Le gouverneur militaire du Nord-Kivu, le général-major Somo Kakule Evariste, a reçu le vendredi 17 juillet 2026 le rapport de la commission ad hoc chargée de la clarification des limites du Parc national des Virunga. Instituée pour examiner les différends récurrents entre les populations riveraines et les gestionnaires de cette aire protégée, la commission est parvenue à plusieurs constats et recommandations destinés à contribuer à une solution durable.

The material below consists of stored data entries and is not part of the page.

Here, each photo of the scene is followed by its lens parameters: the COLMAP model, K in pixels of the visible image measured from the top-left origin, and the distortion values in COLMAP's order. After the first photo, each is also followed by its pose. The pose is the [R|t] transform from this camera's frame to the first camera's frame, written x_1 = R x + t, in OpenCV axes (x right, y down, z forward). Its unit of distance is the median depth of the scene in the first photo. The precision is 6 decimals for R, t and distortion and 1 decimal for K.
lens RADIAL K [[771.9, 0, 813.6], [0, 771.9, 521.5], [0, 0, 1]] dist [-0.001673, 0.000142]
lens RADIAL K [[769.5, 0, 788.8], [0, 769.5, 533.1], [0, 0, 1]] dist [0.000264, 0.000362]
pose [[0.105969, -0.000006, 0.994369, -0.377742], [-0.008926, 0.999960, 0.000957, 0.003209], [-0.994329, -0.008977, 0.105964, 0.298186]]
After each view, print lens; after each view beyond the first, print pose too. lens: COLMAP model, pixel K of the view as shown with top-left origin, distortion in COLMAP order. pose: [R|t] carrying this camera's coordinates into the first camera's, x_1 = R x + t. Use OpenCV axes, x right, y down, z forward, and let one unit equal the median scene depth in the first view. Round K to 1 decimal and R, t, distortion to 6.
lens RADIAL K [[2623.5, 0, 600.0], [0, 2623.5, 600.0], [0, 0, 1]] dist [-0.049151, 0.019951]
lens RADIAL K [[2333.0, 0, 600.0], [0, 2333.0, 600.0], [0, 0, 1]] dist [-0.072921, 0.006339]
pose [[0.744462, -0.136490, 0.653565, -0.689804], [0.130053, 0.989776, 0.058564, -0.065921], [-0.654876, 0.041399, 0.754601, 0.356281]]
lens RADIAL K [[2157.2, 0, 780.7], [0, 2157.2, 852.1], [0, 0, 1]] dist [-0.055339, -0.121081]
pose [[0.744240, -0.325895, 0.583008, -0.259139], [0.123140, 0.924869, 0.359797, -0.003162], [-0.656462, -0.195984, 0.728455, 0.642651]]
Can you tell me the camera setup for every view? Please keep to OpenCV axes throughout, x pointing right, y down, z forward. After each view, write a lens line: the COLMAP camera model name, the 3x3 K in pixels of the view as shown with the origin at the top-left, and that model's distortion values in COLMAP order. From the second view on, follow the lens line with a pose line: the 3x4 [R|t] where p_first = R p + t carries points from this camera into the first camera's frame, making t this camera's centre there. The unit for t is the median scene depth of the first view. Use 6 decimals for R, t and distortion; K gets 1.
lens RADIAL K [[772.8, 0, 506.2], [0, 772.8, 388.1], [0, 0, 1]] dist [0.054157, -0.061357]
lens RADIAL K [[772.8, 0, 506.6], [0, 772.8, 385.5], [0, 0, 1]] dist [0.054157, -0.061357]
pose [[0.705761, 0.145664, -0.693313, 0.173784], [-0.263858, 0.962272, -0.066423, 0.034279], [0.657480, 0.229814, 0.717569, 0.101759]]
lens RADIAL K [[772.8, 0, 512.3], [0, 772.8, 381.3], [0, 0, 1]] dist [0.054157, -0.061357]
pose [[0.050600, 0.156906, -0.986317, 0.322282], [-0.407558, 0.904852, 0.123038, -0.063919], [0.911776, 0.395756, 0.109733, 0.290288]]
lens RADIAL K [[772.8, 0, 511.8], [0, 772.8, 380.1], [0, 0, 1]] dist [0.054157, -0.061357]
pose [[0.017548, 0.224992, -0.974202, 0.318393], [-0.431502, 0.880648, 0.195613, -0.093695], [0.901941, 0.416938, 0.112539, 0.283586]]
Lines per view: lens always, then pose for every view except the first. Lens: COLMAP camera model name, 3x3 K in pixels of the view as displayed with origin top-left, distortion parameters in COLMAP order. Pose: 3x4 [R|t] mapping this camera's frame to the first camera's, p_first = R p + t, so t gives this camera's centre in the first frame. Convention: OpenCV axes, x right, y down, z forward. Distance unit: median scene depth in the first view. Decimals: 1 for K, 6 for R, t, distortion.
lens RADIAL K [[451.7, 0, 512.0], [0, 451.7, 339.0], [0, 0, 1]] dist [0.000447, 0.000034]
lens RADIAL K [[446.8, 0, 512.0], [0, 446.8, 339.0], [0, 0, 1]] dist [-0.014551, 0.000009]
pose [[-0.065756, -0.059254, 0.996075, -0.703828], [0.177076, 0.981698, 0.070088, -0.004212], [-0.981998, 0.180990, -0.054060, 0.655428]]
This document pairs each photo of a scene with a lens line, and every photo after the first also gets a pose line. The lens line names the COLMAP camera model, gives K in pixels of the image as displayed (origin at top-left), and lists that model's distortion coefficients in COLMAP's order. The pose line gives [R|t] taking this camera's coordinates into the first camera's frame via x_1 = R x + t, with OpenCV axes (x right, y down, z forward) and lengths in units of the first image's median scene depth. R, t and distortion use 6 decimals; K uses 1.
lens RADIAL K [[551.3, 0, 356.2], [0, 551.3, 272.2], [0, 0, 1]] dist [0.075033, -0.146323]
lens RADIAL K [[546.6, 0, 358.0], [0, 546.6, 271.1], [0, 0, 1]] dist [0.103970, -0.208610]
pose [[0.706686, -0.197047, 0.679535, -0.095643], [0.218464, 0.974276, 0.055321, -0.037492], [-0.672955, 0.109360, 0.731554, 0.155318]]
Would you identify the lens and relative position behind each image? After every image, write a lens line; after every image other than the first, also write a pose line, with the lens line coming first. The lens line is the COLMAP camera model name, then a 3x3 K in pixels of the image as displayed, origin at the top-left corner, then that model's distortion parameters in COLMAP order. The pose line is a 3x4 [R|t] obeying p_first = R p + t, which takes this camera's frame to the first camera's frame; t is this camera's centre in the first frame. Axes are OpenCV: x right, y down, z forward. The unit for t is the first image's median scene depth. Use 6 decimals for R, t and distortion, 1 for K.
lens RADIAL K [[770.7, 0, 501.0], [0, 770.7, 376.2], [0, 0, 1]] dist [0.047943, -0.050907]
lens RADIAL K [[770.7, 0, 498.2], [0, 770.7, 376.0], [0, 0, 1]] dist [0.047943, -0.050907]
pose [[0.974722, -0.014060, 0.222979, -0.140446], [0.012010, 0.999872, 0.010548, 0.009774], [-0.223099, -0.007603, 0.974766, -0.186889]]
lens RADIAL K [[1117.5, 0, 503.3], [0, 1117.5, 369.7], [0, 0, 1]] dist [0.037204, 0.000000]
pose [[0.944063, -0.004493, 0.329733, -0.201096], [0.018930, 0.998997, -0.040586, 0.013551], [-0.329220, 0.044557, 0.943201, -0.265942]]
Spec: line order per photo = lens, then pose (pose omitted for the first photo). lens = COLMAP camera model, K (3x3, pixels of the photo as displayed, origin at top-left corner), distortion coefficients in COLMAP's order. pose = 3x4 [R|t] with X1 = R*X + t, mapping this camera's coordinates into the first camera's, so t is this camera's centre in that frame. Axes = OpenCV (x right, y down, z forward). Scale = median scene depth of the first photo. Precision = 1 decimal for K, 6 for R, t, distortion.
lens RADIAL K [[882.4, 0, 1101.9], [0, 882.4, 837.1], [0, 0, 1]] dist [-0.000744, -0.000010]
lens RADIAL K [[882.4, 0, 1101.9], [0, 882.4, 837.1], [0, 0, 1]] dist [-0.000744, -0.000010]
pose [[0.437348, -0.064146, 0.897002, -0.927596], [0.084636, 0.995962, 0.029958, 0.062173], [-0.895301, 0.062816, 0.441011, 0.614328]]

Revenant sur les conclusions des travaux, le président de la commission, le magistrat Gustave Mayila, a indiqué que les investigations menées sur le terrain ont révélé une situation complexe. Selon lui, certaines étendues appartenant initialement aux communautés locales ont été intégrées dans les limites du parc, tandis que plusieurs espaces relevant du Parc national des Virunga sont aujourd’hui occupés par des populations. Ces chevauchements, a-t-il expliqué, alimentent depuis plusieurs années des tensions et des conflits fonciers entre les habitants et les autorités chargées de la conservation.
Pour faire face à cette situation, la commission recommande la révision de la loi portant création du Parc national des Virunga, estimant que ce texte, adopté il y a plusieurs décennies, ne répond plus aux réalités actuelles. Gustave Mayila a rappelé que cette compétence relève exclusivement du Parlement et non de la commission ou du gouverneur de province. Il a, à cet effet, invité les députés nationaux à s’approprier cette question afin de doter le pays d’un cadre juridique mieux adapté aux défis actuels.
Le président de la commission a également mis en avant le contexte sécuritaire qui prévaut dans la province du Nord-Kivu. Il a souligné que les violences armées ont provoqué le déplacement de nombreuses familles en provenance de Goma et d’autres localités vers la ville et le territoire de Beni. Cette forte pression démographique, a-t-il indiqué, pousse plusieurs ménages sans abri à s’installer dans des zones situées à l’intérieur ou à proximité du parc, aggravant davantage les conflits liés à l’occupation des terres. D’où la nécessité, selon lui, d’élaborer une nouvelle loi qui prenne en compte ces nouvelles réalités tout en conciliant la protection de l’environnement et les besoins des communautés.
En recevant ce rapport, le gouverneur militaire du Nord-Kivu, le général-major Somo Kakule Evariste, s’est engagé à le transmettre à l’Assemblée nationale. L’autorité provinciale souhaite que les recommandations formulées par la commission puissent servir de base à l’élaboration et à l’adoption d’une nouvelle loi sur la délimitation du Parc national des Virunga, aire protégée classée au patrimoine mondial de l’UNESCO, dans le but de réduire les conflits et de favoriser une cohabitation harmonieuse entre les populations riveraines et les efforts de conservation.